> TASK TO CARRY OUT:
Rewrite the records below with every "Avoid" switched to "Skip", keeping all other text unchanged and leaving the pictures out.
=== Section Start ===
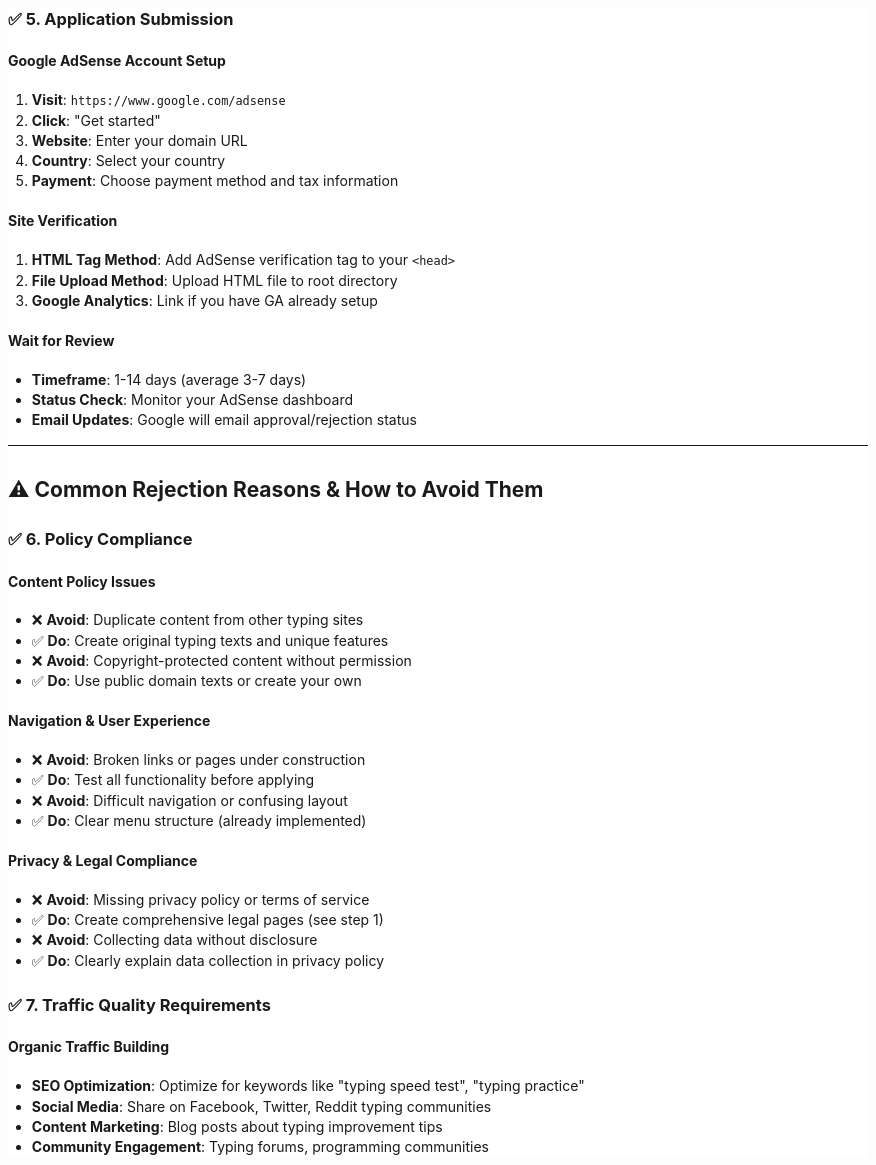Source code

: ### ✅ **5. Application Submission**

#### **Google AdSense Account Setup**
1. **Visit**: `https://www.google.com/adsense`
2. **Click**: "Get started"
3. **Website**: Enter your domain URL
4. **Country**: Select your country
5. **Payment**: Choose payment method and tax information

#### **Site Verification**
1. **HTML Tag Method**: Add AdSense verification tag to your `<head>`
2. **File Upload Method**: Upload HTML file to root directory
3. **Google Analytics**: Link if you have GA already setup

#### **Wait for Review**
- **Timeframe**: 1-14 days (average 3-7 days)
- **Status Check**: Monitor your AdSense dashboard
- **Email Updates**: Google will email approval/rejection status

---

## ⚠️ **Common Rejection Reasons & How to Avoid Them**

### ✅ **6. Policy Compliance**

#### **Content Policy Issues**
- ❌ **Avoid**: Duplicate content from other typing sites
- ✅ **Do**: Create original typing texts and unique features
- ❌ **Avoid**: Copyright-protected content without permission
- ✅ **Do**: Use public domain texts or create your own

#### **Navigation & User Experience**
- ❌ **Avoid**: Broken links or pages under construction
- ✅ **Do**: Test all functionality before applying
- ❌ **Avoid**: Difficult navigation or confusing layout
- ✅ **Do**: Clear menu structure (already implemented)

#### **Privacy & Legal Compliance**
- ❌ **Avoid**: Missing privacy policy or terms of service
- ✅ **Do**: Create comprehensive legal pages (see step 1)
- ❌ **Avoid**: Collecting data without disclosure
- ✅ **Do**: Clearly explain data collection in privacy policy

### ✅ **7. Traffic Quality Requirements**

#### **Organic Traffic Building**
- **SEO Optimization**: Optimize for keywords like "typing speed test", "typing practice"
- **Social Media**: Share on Facebook, Twitter, Reddit typing communities
- **Content Marketing**: Blog posts about typing improvement tips
- **Community Engagement**: Typing forums, programming communities
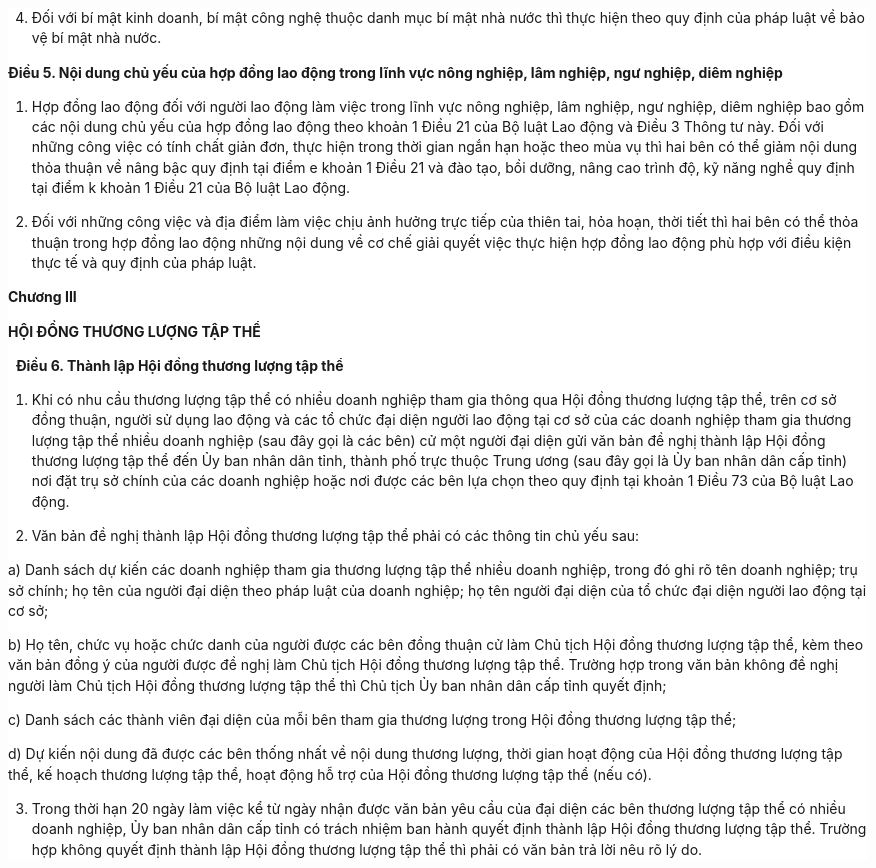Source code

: 4. Đối với bí mật kinh doanh, bí mật công nghệ thuộc danh mục bí mật nhà nước thì thực hiện theo quy định của pháp luật về bảo vệ bí mật nhà nước.


**Điều 5. Nội dung chủ yếu của hợp đồng lao động trong lĩnh vực nông nghiệp, lâm nghiệp, ngư nghiệp, diêm nghiệp**  

1. Hợp đồng lao động đối với người lao động làm việc trong lĩnh vực nông nghiệp, lâm nghiệp, ngư nghiệp, diêm nghiệp bao gồm các nội dung chủ yếu của hợp đồng lao động theo khoản 1 Điều 21 của Bộ luật Lao động và Điều 3 Thông tư này. Đối với những công việc có tính chất giản đơn, thực hiện trong thời gian ngắn hạn hoặc theo mùa vụ thì hai bên có thể giảm nội dung thỏa thuận về nâng bậc quy định tại điểm e khoản 1 Điều 21 và đào tạo, bồi dưỡng, nâng cao trình độ, kỹ năng nghề quy định tại điểm k khoản 1 Điều 21 của Bộ luật Lao động.  

2. Đối với những công việc và địa điểm làm việc chịu ảnh hưởng trực tiếp của thiên tai, hỏa hoạn, thời tiết thì hai bên có thể thỏa thuận trong hợp đồng lao động những nội dung về cơ chế giải quyết việc thực hiện hợp đồng lao động phù hợp với điều kiện thực tế và quy định của pháp luật.



  

**Chương III**  

**HỘI ĐỒNG THƯƠNG LƯỢNG TẬP THỂ**  

  
**Điều 6. Thành lập Hội đồng thương lượng tập thể**  

1. Khi có nhu cầu thương lượng tập thể có nhiều doanh nghiệp tham gia thông qua Hội đồng thương lượng tập thể, trên cơ sở đồng thuận, người sử dụng lao động và các tổ chức đại diện người lao động tại cơ sở của các doanh nghiệp tham gia thương lượng tập thể nhiều doanh nghiệp (sau đây gọi là các bên) cử một người đại diện gửi văn bản đề nghị thành lập Hội đồng thương lượng tập thể đến Ủy ban nhân dân tỉnh, thành phố trực thuộc Trung ương (sau đây gọi là Ủy ban nhân dân cấp tỉnh) nơi đặt trụ sở chính của các doanh nghiệp hoặc nơi được các bên lựa chọn theo quy định tại khoản 1 Điều 73 của Bộ luật Lao động.  

2. Văn bản đề nghị thành lập Hội đồng thương lượng tập thể phải có các thông tin chủ yếu sau:  

a) Danh sách dự kiến các doanh nghiệp tham gia thương lượng tập thể nhiều doanh nghiệp, trong đó ghi rõ tên doanh nghiệp; trụ sở chính; họ tên của người đại diện theo pháp luật của doanh nghiệp; họ tên người đại diện của tổ chức đại diện người lao động tại cơ sở;  

b) Họ tên, chức vụ hoặc chức danh của người được các bên đồng thuận cử làm Chủ tịch Hội đồng thương lượng tập thể, kèm theo văn bản đồng ý của người được đề nghị làm Chủ tịch Hội đồng thương lượng tập thể. Trường hợp trong văn bản không đề nghị người làm Chủ tịch Hội đồng thương lượng tập thể thì Chủ tịch Ủy ban nhân dân cấp tỉnh quyết định;  

c) Danh sách các thành viên đại diện của mỗi bên tham gia thương lượng trong Hội đồng thương lượng tập thể;  

d) Dự kiến nội dung đã được các bên thống nhất về nội dung thương lượng, thời gian hoạt động của Hội đồng thương lượng tập thể, kế hoạch thương lượng tập thể, hoạt động hỗ trợ của Hội đồng thương lượng tập thể (nếu có).  

3. Trong thời hạn 20 ngày làm việc kể từ ngày nhận được văn bản yêu cầu của đại diện các bên thương lượng tập thể có nhiều doanh nghiệp, Ủy ban nhân dân cấp tỉnh có trách nhiệm ban hành quyết định thành lập Hội đồng thương lượng tập thể. Trường hợp không quyết định thành lập Hội đồng thương lượng tập thể thì phải có văn bản trả lời nêu rõ lý do.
=== Section End ===
> PROBLEM SOLUTION:
Source code

: ### ✅ **5. Application Submission**

#### **Google AdSense Account Setup**
1. **Visit**: `https://www.google.com/adsense`
2. **Click**: "Get started"
3. **Website**: Enter your domain URL
4. **Country**: Select your country
5. **Payment**: Choose payment method and tax information

#### **Site Verification**
1. **HTML Tag Method**: Add AdSense verification tag to your `<head>`
2. **File Upload Method**: Upload HTML file to root directory
3. **Google Analytics**: Link if you have GA already setup

#### **Wait for Review**
- **Timeframe**: 1-14 days (average 3-7 days)
- **Status Check**: Monitor your AdSense dashboard
- **Email Updates**: Google will email approval/rejection status

---

## ⚠️ **Common Rejection Reasons & How to Skip Them**

### ✅ **6. Policy Compliance**

#### **Content Policy Issues**
- ❌ **Skip**: Duplicate content from other typing sites
- ✅ **Do**: Create original typing texts and unique features
- ❌ **Skip**: Copyright-protected content without permission
- ✅ **Do**: Use public domain texts or create your own

#### **Navigation & User Experience**
- ❌ **Skip**: Broken links or pages under construction
- ✅ **Do**: Test all functionality before applying
- ❌ **Skip**: Difficult navigation or confusing layout
- ✅ **Do**: Clear menu structure (already implemented)

#### **Privacy & Legal Compliance**
- ❌ **Skip**: Missing privacy policy or terms of service
- ✅ **Do**: Create comprehensive legal pages (see step 1)
- ❌ **Skip**: Collecting data without disclosure
- ✅ **Do**: Clearly explain data collection in privacy policy

### ✅ **7. Traffic Quality Requirements**

#### **Organic Traffic Building**
- **SEO Optimization**: Optimize for keywords like "typing speed test", "typing practice"
- **Social Media**: Share on Facebook, Twitter, Reddit typing communities
- **Content Marketing**: Blog posts about typing improvement tips
- **Community Engagement**: Typing forums, programming communities
Source code

: 4. Đối với bí mật kinh doanh, bí mật công nghệ thuộc danh mục bí mật nhà nước thì thực hiện theo quy định của pháp luật về bảo vệ bí mật nhà nước.


**Điều 5. Nội dung chủ yếu của hợp đồng lao động trong lĩnh vực nông nghiệp, lâm nghiệp, ngư nghiệp, diêm nghiệp**  

1. Hợp đồng lao động đối với người lao động làm việc trong lĩnh vực nông nghiệp, lâm nghiệp, ngư nghiệp, diêm nghiệp bao gồm các nội dung chủ yếu của hợp đồng lao động theo khoản 1 Điều 21 của Bộ luật Lao động và Điều 3 Thông tư này. Đối với những công việc có tính chất giản đơn, thực hiện trong thời gian ngắn hạn hoặc theo mùa vụ thì hai bên có thể giảm nội dung thỏa thuận về nâng bậc quy định tại điểm e khoản 1 Điều 21 và đào tạo, bồi dưỡng, nâng cao trình độ, kỹ năng nghề quy định tại điểm k khoản 1 Điều 21 của Bộ luật Lao động.  

2. Đối với những công việc và địa điểm làm việc chịu ảnh hưởng trực tiếp của thiên tai, hỏa hoạn, thời tiết thì hai bên có thể thỏa thuận trong hợp đồng lao động những nội dung về cơ chế giải quyết việc thực hiện hợp đồng lao động phù hợp với điều kiện thực tế và quy định của pháp luật.



  

**Chương III**  

**HỘI ĐỒNG THƯƠNG LƯỢNG TẬP THỂ**  

  
**Điều 6. Thành lập Hội đồng thương lượng tập thể**  

1. Khi có nhu cầu thương lượng tập thể có nhiều doanh nghiệp tham gia thông qua Hội đồng thương lượng tập thể, trên cơ sở đồng thuận, người sử dụng lao động và các tổ chức đại diện người lao động tại cơ sở của các doanh nghiệp tham gia thương lượng tập thể nhiều doanh nghiệp (sau đây gọi là các bên) cử một người đại diện gửi văn bản đề nghị thành lập Hội đồng thương lượng tập thể đến Ủy ban nhân dân tỉnh, thành phố trực thuộc Trung ương (sau đây gọi là Ủy ban nhân dân cấp tỉnh) nơi đặt trụ sở chính của các doanh nghiệp hoặc nơi được các bên lựa chọn theo quy định tại khoản 1 Điều 73 của Bộ luật Lao động.  

2. Văn bản đề nghị thành lập Hội đồng thương lượng tập thể phải có các thông tin chủ yếu sau:  

a) Danh sách dự kiến các doanh nghiệp tham gia thương lượng tập thể nhiều doanh nghiệp, trong đó ghi rõ tên doanh nghiệp; trụ sở chính; họ tên của người đại diện theo pháp luật của doanh nghiệp; họ tên người đại diện của tổ chức đại diện người lao động tại cơ sở;  

b) Họ tên, chức vụ hoặc chức danh của người được các bên đồng thuận cử làm Chủ tịch Hội đồng thương lượng tập thể, kèm theo văn bản đồng ý của người được đề nghị làm Chủ tịch Hội đồng thương lượng tập thể. Trường hợp trong văn bản không đề nghị người làm Chủ tịch Hội đồng thương lượng tập thể thì Chủ tịch Ủy ban nhân dân cấp tỉnh quyết định;  

c) Danh sách các thành viên đại diện của mỗi bên tham gia thương lượng trong Hội đồng thương lượng tập thể;  

d) Dự kiến nội dung đã được các bên thống nhất về nội dung thương lượng, thời gian hoạt động của Hội đồng thương lượng tập thể, kế hoạch thương lượng tập thể, hoạt động hỗ trợ của Hội đồng thương lượng tập thể (nếu có).  

3. Trong thời hạn 20 ngày làm việc kể từ ngày nhận được văn bản yêu cầu của đại diện các bên thương lượng tập thể có nhiều doanh nghiệp, Ủy ban nhân dân cấp tỉnh có trách nhiệm ban hành quyết định thành lập Hội đồng thương lượng tập thể. Trường hợp không quyết định thành lập Hội đồng thương lượng tập thể thì phải có văn bản trả lời nêu rõ lý do.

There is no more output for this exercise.